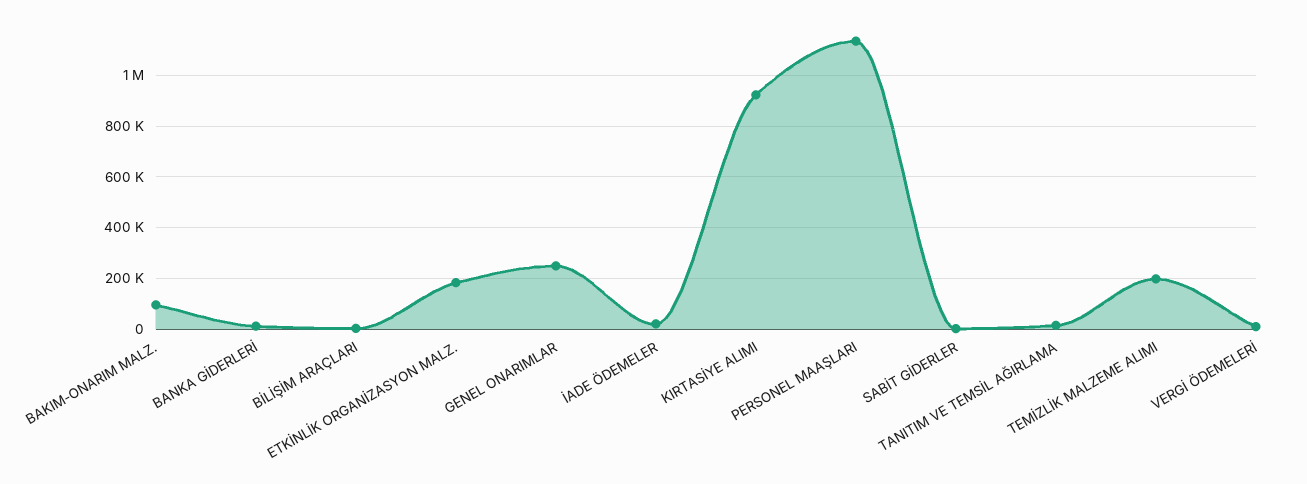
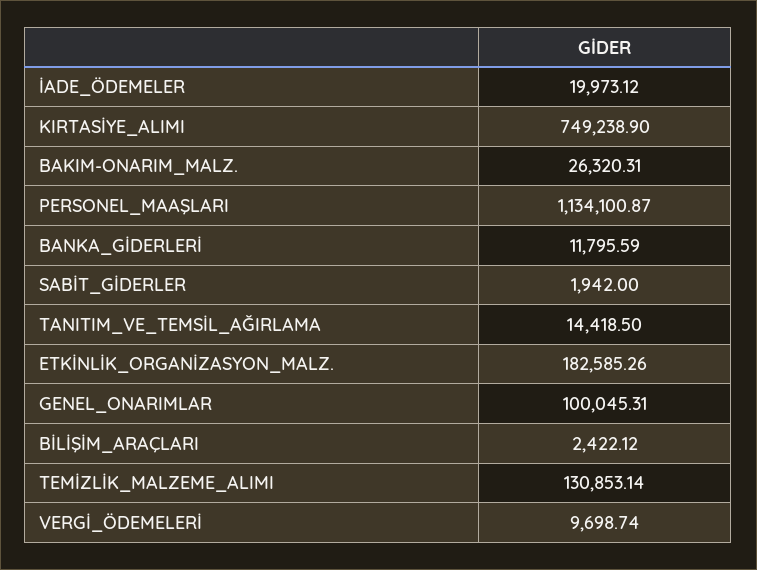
BAKIM-ONARIM MALZ.: 100000 -> 26320.31
GENEL ONARIMLAR: 250000 -> 100045.31
KIRTASİYE ALIMI: 925000 -> 749238.9
TEMİZLİK MALZEME ALIMI: 200000 -> 130853.14

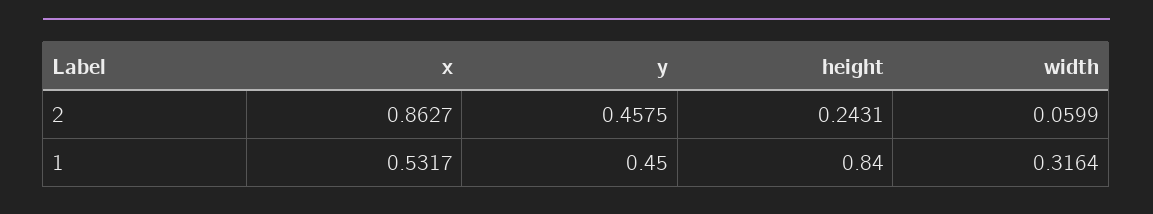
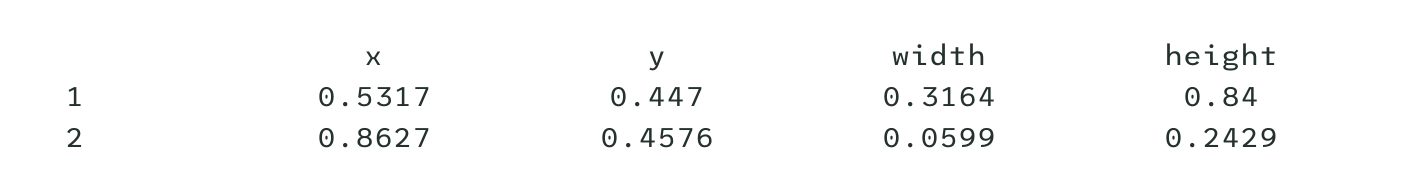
y, 2: 0.4575 -> 0.4576
height, 2: 0.2431 -> 0.2429
y, 1: 0.45 -> 0.447

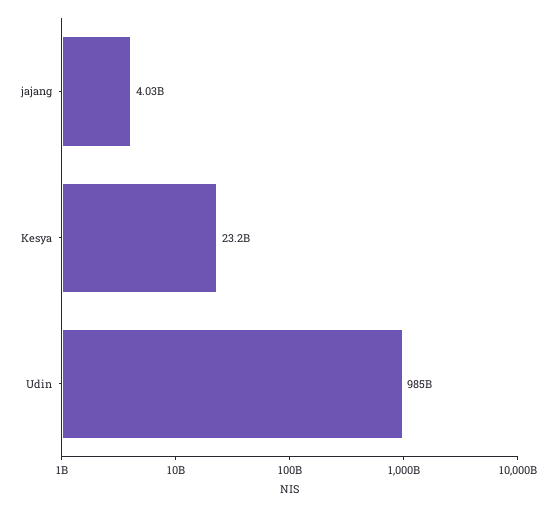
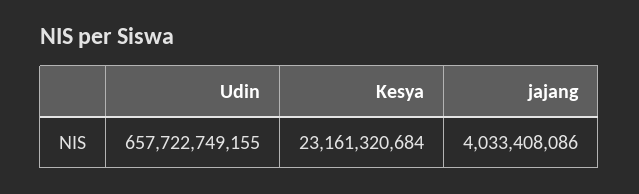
Udin: 985000000000 -> 657722749155

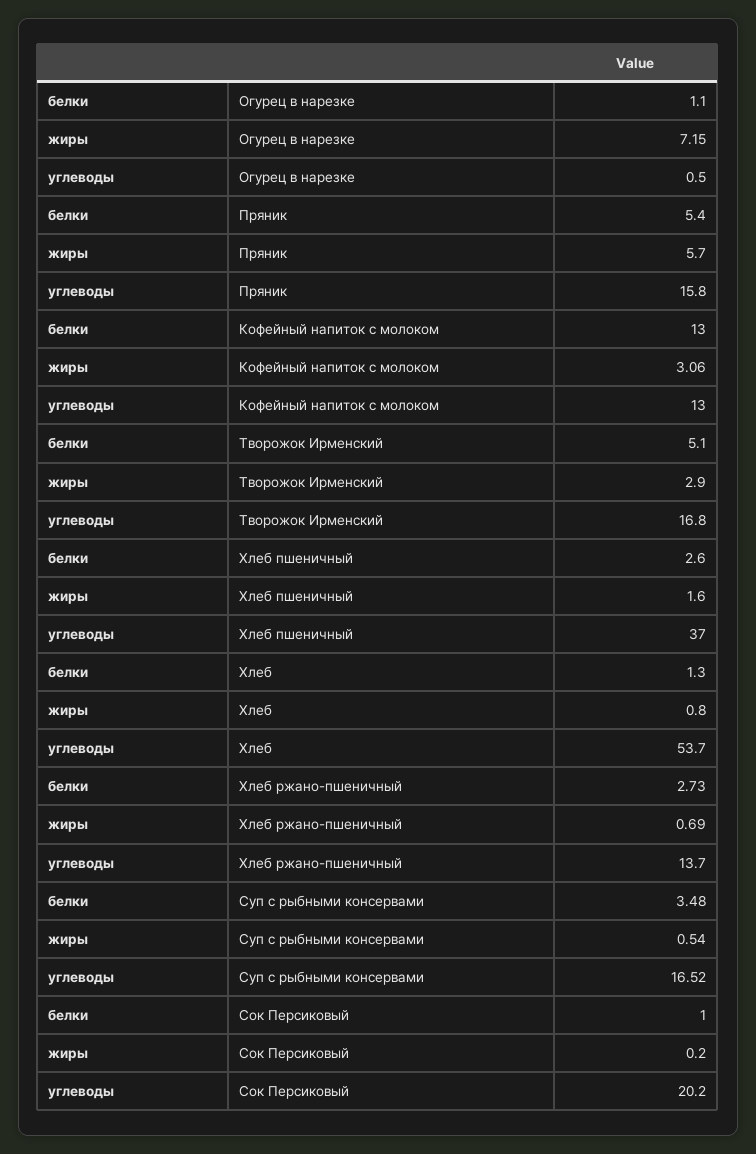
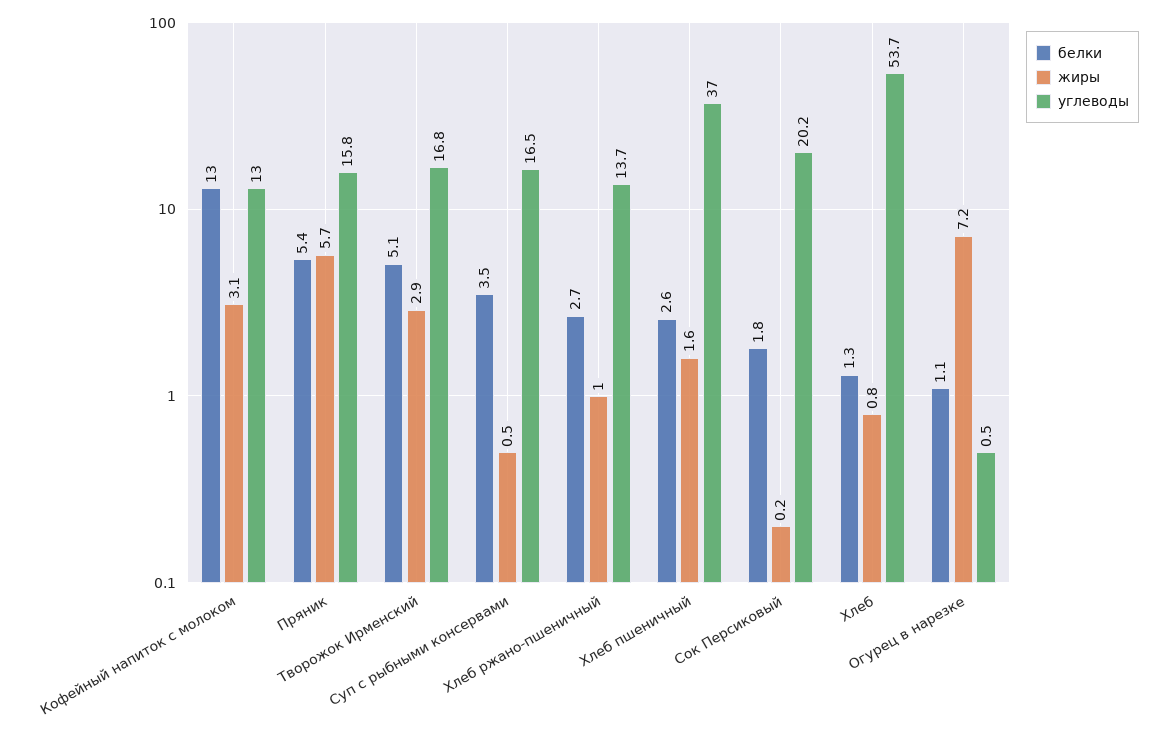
жиры, Хлеб ржано-пшеничный: 0.69 -> 1
белки, Сок Персиковый: 1 -> 1.8

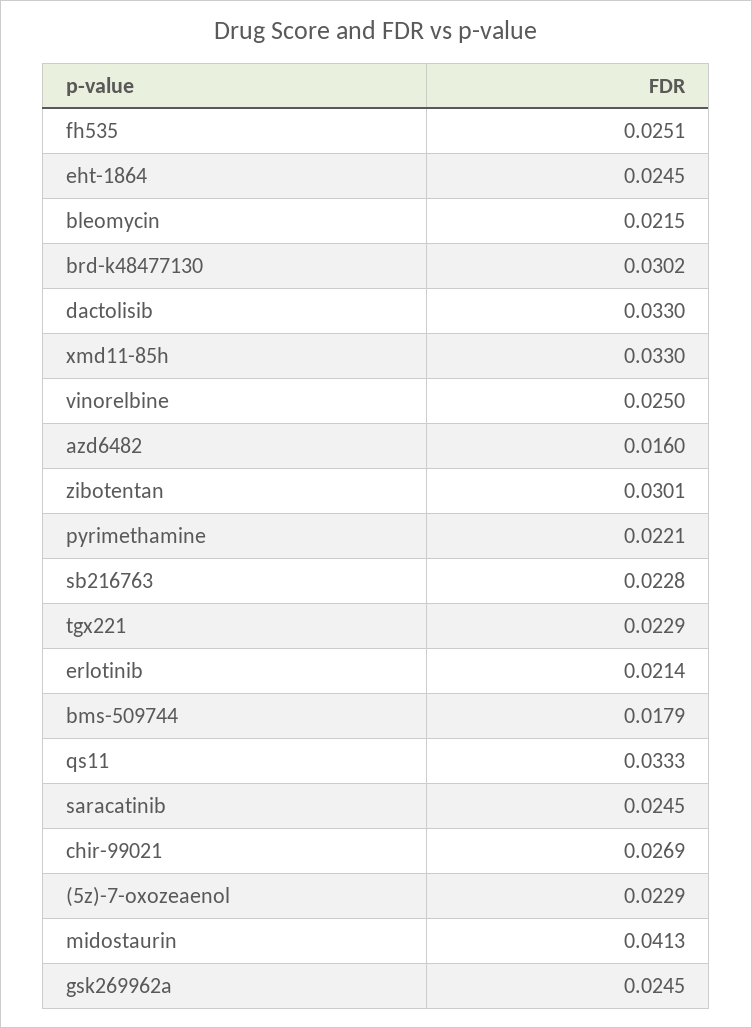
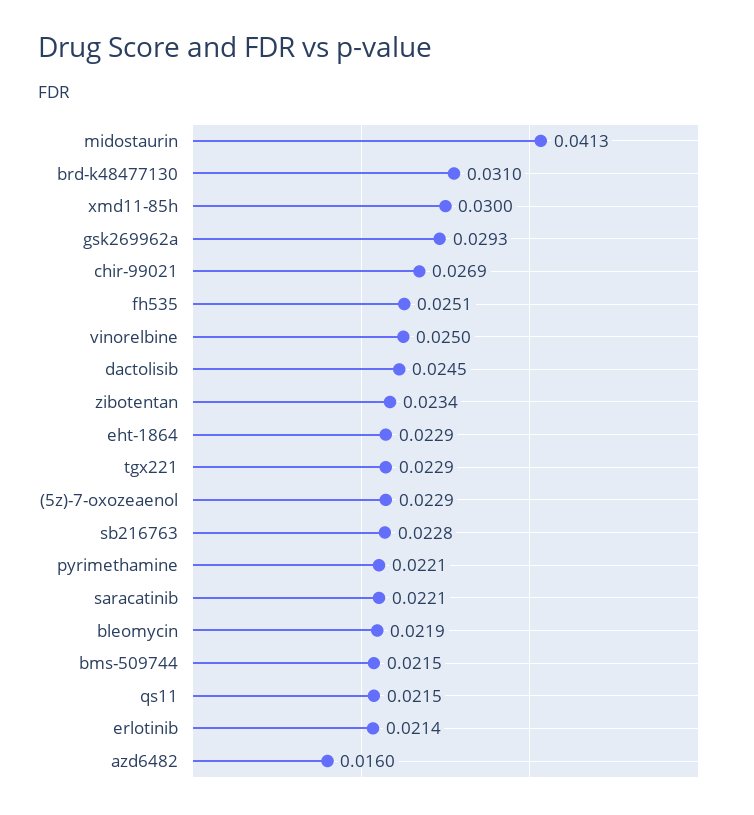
eht-1864: 0.0245 -> 0.0229
bleomycin: 0.0215 -> 0.0219
brd-k48477130: 0.0302 -> 0.031
dactolisib: 0.033 -> 0.0245
xmd11-85h: 0.033 -> 0.03
zibotentan: 0.0301 -> 0.0234
bms-509744: 0.0179 -> 0.0215
qs11: 0.0333 -> 0.0215
saracatinib: 0.0245 -> 0.0221
gsk269962a: 0.0245 -> 0.0293

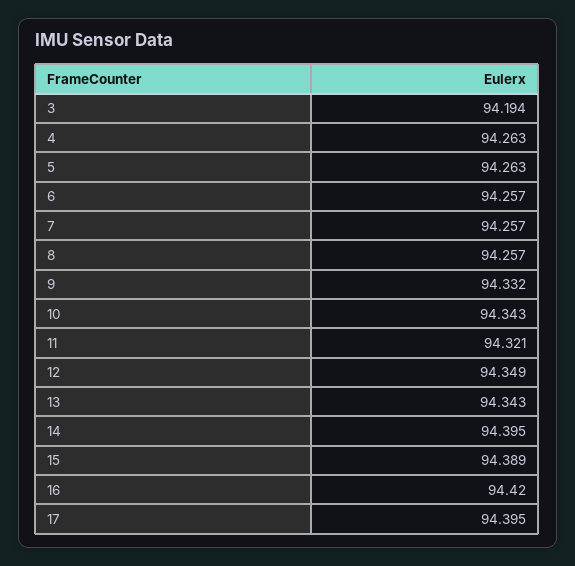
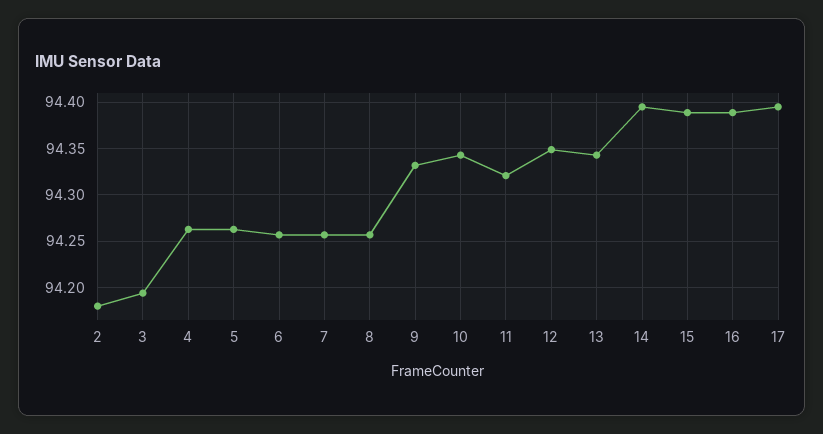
16: 94.42 -> 94.39
2: none -> 94.18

Assignment => Transcribe all the lines above exactly, apart from the pictures.

The answer =>
BAKIM-ONARIM MALZ.: 100000 -> 26320.31
GENEL ONARIMLAR: 250000 -> 100045.31
KIRTASİYE ALIMI: 925000 -> 749238.9
TEMİZLİK MALZEME ALIMI: 200000 -> 130853.14

y, 2: 0.4575 -> 0.4576
height, 2: 0.2431 -> 0.2429
y, 1: 0.45 -> 0.447

Udin: 985000000000 -> 657722749155

жиры, Хлеб ржано-пшеничный: 0.69 -> 1
белки, Сок Персиковый: 1 -> 1.8

eht-1864: 0.0245 -> 0.0229
bleomycin: 0.0215 -> 0.0219
brd-k48477130: 0.0302 -> 0.031
dactolisib: 0.033 -> 0.0245
xmd11-85h: 0.033 -> 0.03
zibotentan: 0.0301 -> 0.0234
bms-509744: 0.0179 -> 0.0215
qs11: 0.0333 -> 0.0215
saracatinib: 0.0245 -> 0.0221
gsk269962a: 0.0245 -> 0.0293

16: 94.42 -> 94.39
2: none -> 94.18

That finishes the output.